At Cummins & Bonestroo Law Office, we believe that an informed client creates a solid attorney-client relationship. Our full service law firm offers clients an in-depth understanding of the ramifications of their legal issues.
Our clients and their situations are unique and we would never offer a cookie-cutter approach to handling their cases. However, many of our clients find themselves looking for answers to some of their more basic questions. In order to accommodate our clients, our attorneys have written articles that explain legal topics geared toward answering our clients' questions.
If you are interested in learning more about particular topics in the practice areas we handle, please click on one of the following links for more information. We offer overviews of some of our more primary practice areas, such as wills and trusts, estate planning and family cabin planning. If you have further questions after reviewing this information, please feel free to contact us to set up an appointment so that we can discuss your situation in greater detail.
What is a trust?
A trust is a legal entity. A trust owns an asset that is held by one person, called the trustee, for the benefit of another person, called the beneficiary. The person establishing the trust is called the grantor. The grantor chooses whom he or she wants to be the trustee. The trustee should be someone the grantor believes will carry out the purpose of the trust faithfully. The trustee cannot also be a beneficiary of the trust.
A trust can be revocable or irrevocable. A revocable trust can be changed or terminated by the grantor at any time, for any reason. An irrevocable trust, however, cannot be changed or terminated for any reason by the grantor at any time.

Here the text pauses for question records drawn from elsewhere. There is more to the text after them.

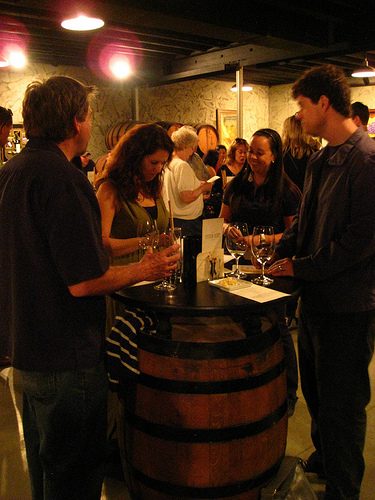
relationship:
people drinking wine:
[23, 49, 366, 273] [158, 193, 193, 284]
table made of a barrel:
[121, 270, 306, 318] [113, 322, 309, 496]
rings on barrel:
[149, 370, 261, 398] [113, 322, 309, 496]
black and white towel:
[115, 360, 127, 372] [113, 312, 137, 333]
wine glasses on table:
[228, 217, 278, 281] [121, 270, 306, 318]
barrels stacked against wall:
[105, 114, 226, 155] [125, 86, 217, 118]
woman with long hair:
[102, 127, 205, 405] [109, 117, 174, 204]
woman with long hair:
[102, 127, 205, 405] [109, 162, 138, 204]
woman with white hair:
[102, 127, 205, 405] [175, 129, 197, 146]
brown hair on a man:
[299, 69, 353, 101] [271, 51, 372, 362]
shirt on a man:
[297, 134, 366, 274] [271, 51, 372, 362]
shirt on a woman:
[297, 134, 366, 274] [102, 127, 205, 405]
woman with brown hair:
[102, 127, 205, 405] [299, 69, 353, 101]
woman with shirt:
[102, 127, 205, 405] [297, 134, 366, 274]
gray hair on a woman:
[186, 123, 197, 142] [102, 127, 205, 405]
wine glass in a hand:
[133, 221, 164, 263] [136, 253, 188, 274]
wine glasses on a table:
[228, 217, 278, 281] [121, 270, 306, 318]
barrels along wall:
[105, 114, 226, 155] [125, 86, 217, 118]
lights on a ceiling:
[64, 17, 104, 38] [160, 16, 297, 74]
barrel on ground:
[113, 322, 309, 496] [291, 423, 319, 468]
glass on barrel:
[226, 220, 249, 278] [113, 322, 309, 496]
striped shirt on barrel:
[93, 308, 155, 391] [113, 322, 309, 496]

A trust also can be a living trust or a testamentary trust. A living trust, also known as an inter vivos trust, is created while you are alive and is not part of the probate estate, thus helping you avoid probate and the costs associated with it. A testamentary trust is created through a will, and as a consequence, generally must go through the probate process.
Do I need a will?
When you die without a will, you die intestate. If you die intestate, the laws in the state where you live at the time of your death control the distribution of your assets. If you have property in more than one state, the laws of the state where the property is located will determine distribution. The state may appoint a lawyer to oversee the distribution of your estate and that lawyer will be paid out of your estate's assets. The state may even claim your property if you have no apparent heirs. If you do have heirs, they may be forced to pay sizable taxes in order to keep any of your property. The state also will appoint a person they feel is a suitable guardian for any minor children you may have left behind.
Because you have not expressed your wishes, the state will substitute its own judgment regarding the distribution of assets to the following people:
- Your spouse: Most states provide a certain share of the estate to the surviving spouse. This amount is usually taken off the top before any claims by creditors and other heirs are paid. Many states also give the surviving spouse an interest in any real estate owned by the decedent.
- Your children: If you have children, they also will receive a portion of your estate. The amount can depend on whether your spouse was also their biological parent, whether you have children from a previous marriage, whether your spouse is deceased and other factors. If you do not have a will, minor children could end up with a large sum of money. In these situations, the court normally will appoint a guardian to manage the money until your children reach 18.
- Your parents and siblings: If you are unmarried and have no children, your estate will go to your parent(s) or, if they have both died, to your brothers and sisters. Similarly, if you are married but have no children, the portion of your estate remaining after your spouse receives his or her share will go to your parents, or if they have both died, to your brothers and sisters.